In the village, the population was spread out, with 29.4% under the age of 18, 9.5% from 18 to 24, 27.8% from 25 to 44, 19.0% from 45 to 64, and 14.3% who were 65 years of age or older. The median age was 33 years. For every 100 females, there were 96.9 males. For every 100 females age 18 and over, there were 85.4 males.

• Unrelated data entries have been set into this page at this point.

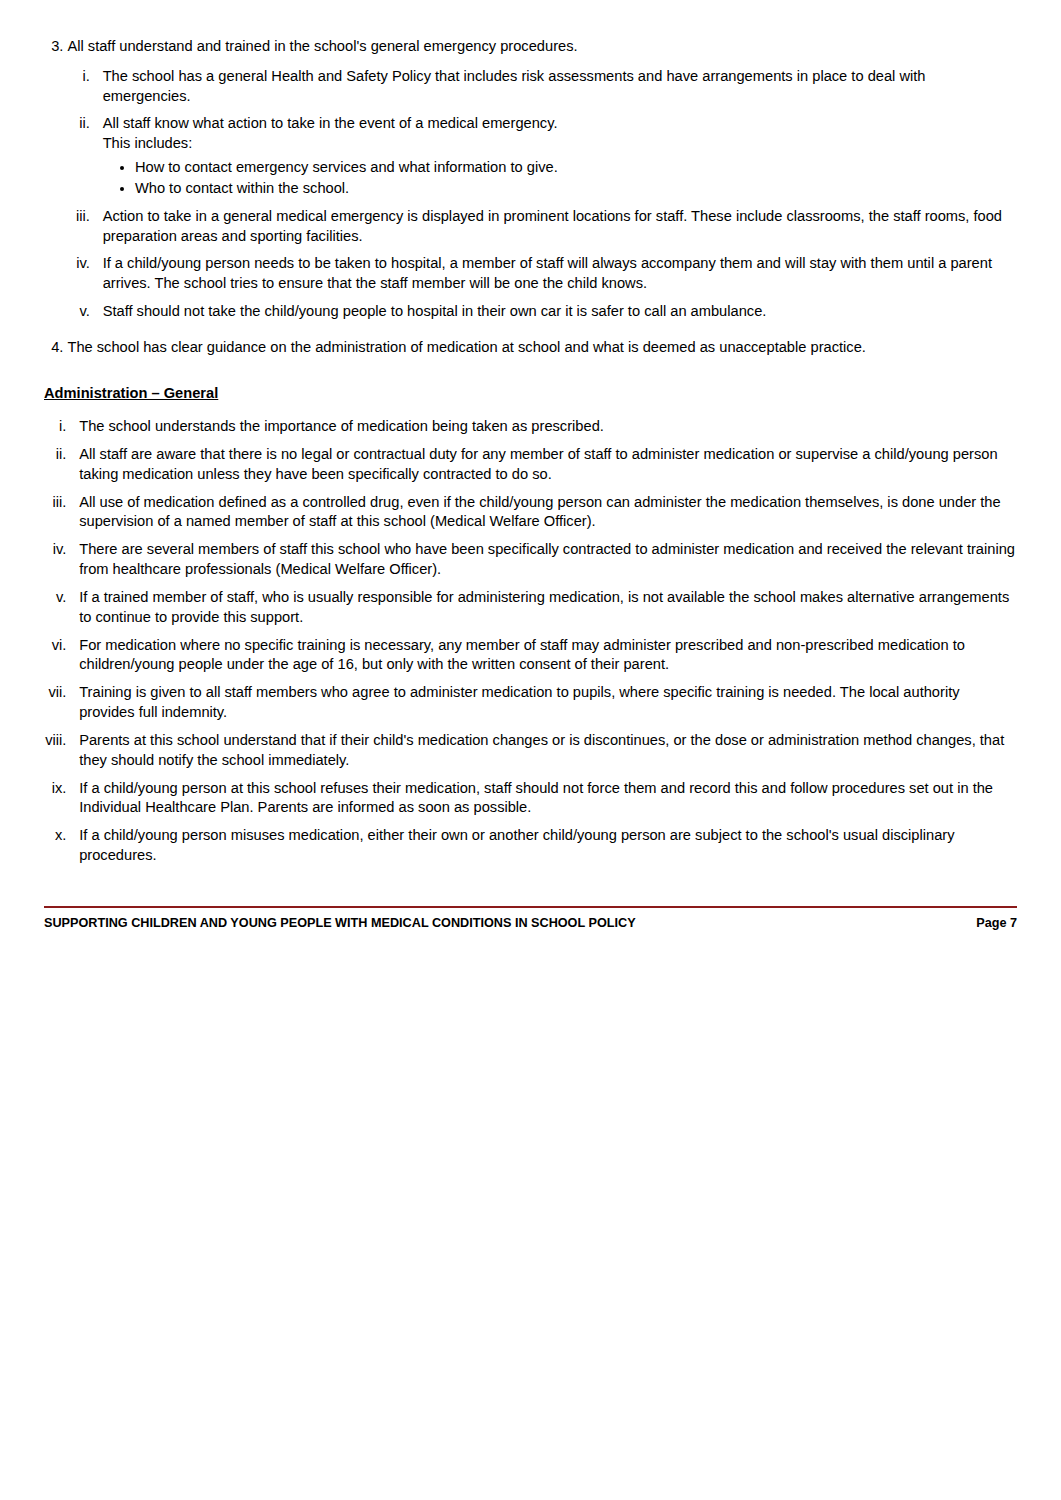All staff understand and trained in the school's general emergency procedures.
The school has a general Health and Safety Policy that includes risk assessments and have arrangements in place to deal with emergencies.
All staff know what action to take in the event of a medical emergency.
This includes:
How to contact emergency services and what information to give.
Who to contact within the school.
Action to take in a general medical emergency is displayed in prominent locations for staff. These include classrooms, the staff rooms, food preparation areas and sporting facilities.
If a child/young person needs to be taken to hospital, a member of staff will always accompany them and will stay with them until a parent arrives. The school tries to ensure that the staff member will be one the child knows.
Staff should not take the child/young people to hospital in their own car it is safer to call an ambulance.
The school has clear guidance on the administration of medication at school and what is deemed as unacceptable practice.
Administration – General
The school understands the importance of medication being taken as prescribed.
All staff are aware that there is no legal or contractual duty for any member of staff to administer medication or supervise a child/young person taking medication unless they have been specifically contracted to do so.
All use of medication defined as a controlled drug, even if the child/young person can administer the medication themselves, is done under the supervision of a named member of staff at this school (Medical Welfare Officer).
There are several members of staff this school who have been specifically contracted to administer medication and received the relevant training from healthcare professionals (Medical Welfare Officer).
If a trained member of staff, who is usually responsible for administering medication, is not available the school makes alternative arrangements to continue to provide this support.
For medication where no specific training is necessary, any member of staff may administer prescribed and non-prescribed medication to children/young people under the age of 16, but only with the written consent of their parent.
Training is given to all staff members who agree to administer medication to pupils, where specific training is needed. The local authority provides full indemnity.
Parents at this school understand that if their child's medication changes or is discontinues, or the dose or administration method changes, that they should notify the school immediately.
If a child/young person at this school refuses their medication, staff should not force them and record this and follow procedures set out in the Individual Healthcare Plan. Parents are informed as soon as possible.
If a child/young person misuses medication, either their own or another child/young person are subject to the school's usual disciplinary procedures.
SUPPORTING CHILDREN AND YOUNG PEOPLE WITH MEDICAL CONDITIONS IN SCHOOL POLICY Page 7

The median income for a household in the village was $24,286, and the median income for a family was $24,375. Males had a median income of $40,625 versus $11,750 for females. The per capita income for the village was $16,675. There were 30.6% of families and 35.7% of the population living below the poverty line, including 44.4% of under eighteens and 11.1% of those over 64.

==Education==
The Village of Eden is served by the Yazoo County School District. Residents are zoned to Yazoo County Middle School and Yazoo County High School.

==Infrastructure==
===Transportation===
Amtrak’s City of New Orleans, which operates between New Orleans and Chicago, passes through the town on Canadian National Railway tracks, but makes no stop. The nearest station is Yazoo City station, 11 mi south.

===Public safety===
The village and surrounding areas near the village are protected by the Eden Volunteer Fire Department. The department is composed of a fire chief and approximately 15 volunteer firefighters. Apparatus included an engine truck, a brush truck, and a tanker truck. The village receives mutual aid from District 3 Volunteer Fire Department near Yazoo City. The department provides emergency medical care as a first responder unit along with Pafford Ambulance, a contracted EMS provider for the county.

Law Enforcement is provided by the Yazoo County Sheriffs Office.

==Notable people==
- James "Son" Thomas, blues musician, gravedigger and sculptor.